Collected data
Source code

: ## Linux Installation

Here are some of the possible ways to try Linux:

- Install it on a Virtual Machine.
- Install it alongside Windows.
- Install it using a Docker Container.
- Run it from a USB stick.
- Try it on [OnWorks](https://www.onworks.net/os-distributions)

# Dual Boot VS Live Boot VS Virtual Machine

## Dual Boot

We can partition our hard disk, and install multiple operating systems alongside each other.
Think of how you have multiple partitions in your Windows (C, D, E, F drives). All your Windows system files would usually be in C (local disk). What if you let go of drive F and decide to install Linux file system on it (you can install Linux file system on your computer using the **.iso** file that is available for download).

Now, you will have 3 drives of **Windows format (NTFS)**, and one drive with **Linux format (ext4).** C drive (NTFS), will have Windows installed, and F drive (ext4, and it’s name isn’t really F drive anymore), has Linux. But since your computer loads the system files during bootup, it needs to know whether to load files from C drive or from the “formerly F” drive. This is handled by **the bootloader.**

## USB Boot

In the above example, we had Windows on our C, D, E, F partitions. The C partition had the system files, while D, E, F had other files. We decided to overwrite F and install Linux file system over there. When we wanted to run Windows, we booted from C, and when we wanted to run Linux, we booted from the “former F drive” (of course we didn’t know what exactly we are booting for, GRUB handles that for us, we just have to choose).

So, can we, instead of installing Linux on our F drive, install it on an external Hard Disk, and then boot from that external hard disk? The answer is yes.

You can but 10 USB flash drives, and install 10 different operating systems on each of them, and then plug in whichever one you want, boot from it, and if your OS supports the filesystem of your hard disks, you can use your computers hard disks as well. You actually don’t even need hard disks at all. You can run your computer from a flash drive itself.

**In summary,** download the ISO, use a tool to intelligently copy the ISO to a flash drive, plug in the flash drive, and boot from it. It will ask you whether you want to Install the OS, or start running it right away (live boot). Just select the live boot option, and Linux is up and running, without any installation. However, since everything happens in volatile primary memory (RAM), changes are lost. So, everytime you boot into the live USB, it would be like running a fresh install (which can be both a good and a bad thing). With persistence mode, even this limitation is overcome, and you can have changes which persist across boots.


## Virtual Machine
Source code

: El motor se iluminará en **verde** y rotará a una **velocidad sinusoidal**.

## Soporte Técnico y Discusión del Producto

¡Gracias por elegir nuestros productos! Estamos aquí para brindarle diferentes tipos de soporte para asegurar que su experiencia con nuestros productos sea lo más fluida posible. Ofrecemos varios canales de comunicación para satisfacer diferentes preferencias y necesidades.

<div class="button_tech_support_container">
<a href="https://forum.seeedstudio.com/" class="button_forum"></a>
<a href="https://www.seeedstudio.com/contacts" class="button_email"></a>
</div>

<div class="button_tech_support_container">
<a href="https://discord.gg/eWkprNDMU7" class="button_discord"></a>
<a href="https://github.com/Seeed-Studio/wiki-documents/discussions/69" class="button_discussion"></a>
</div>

Task item: The response must consist solely of the lines from the top of the records through the line holding "We can partition", copied word for word.

Solution below:
Source code

: ## Linux Installation

Here are some of the possible ways to try Linux:

- Install it on a Virtual Machine.
- Install it alongside Windows.
- Install it using a Docker Container.
- Run it from a USB stick.
- Try it on [OnWorks](https://www.onworks.net/os-distributions)

# Dual Boot VS Live Boot VS Virtual Machine

## Dual Boot

We can partition our hard disk, and install multiple operating systems alongside each other.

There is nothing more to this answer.